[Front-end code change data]
┏━━
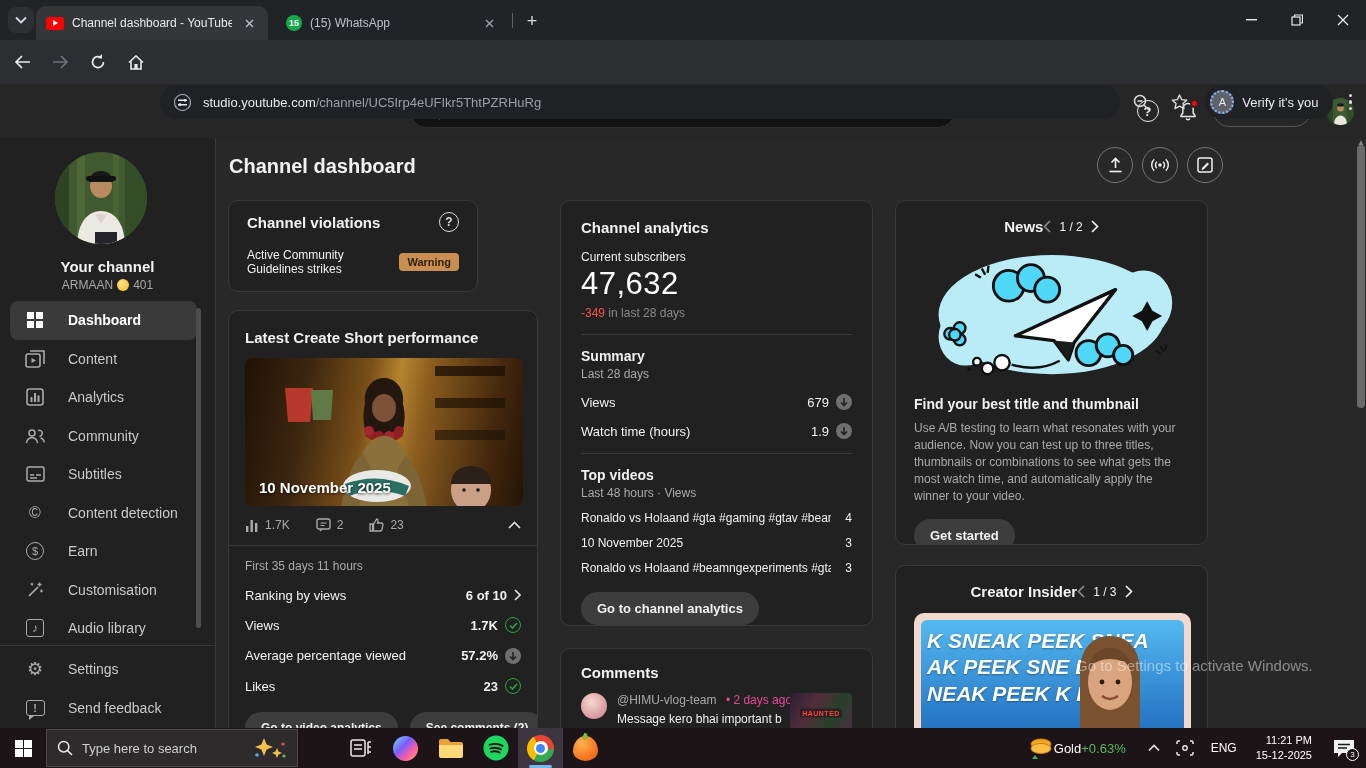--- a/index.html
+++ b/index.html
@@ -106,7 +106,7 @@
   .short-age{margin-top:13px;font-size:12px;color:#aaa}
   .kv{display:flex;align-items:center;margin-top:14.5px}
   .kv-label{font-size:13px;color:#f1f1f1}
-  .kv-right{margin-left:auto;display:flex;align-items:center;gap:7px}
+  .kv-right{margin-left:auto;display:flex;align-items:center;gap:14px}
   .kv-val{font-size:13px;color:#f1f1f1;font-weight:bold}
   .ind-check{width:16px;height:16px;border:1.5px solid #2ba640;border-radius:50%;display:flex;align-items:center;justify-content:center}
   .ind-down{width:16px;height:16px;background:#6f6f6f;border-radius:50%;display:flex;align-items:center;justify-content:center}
┗━━
** Task brief **
Check the entries above for the word "auto" and copy every line where it turns up.

** Solution for this problem **
-  .kv-right{margin-left:auto;display:flex;align-items:center;gap:7px}
+  .kv-right{margin-left:auto;display:flex;align-items:center;gap:14px}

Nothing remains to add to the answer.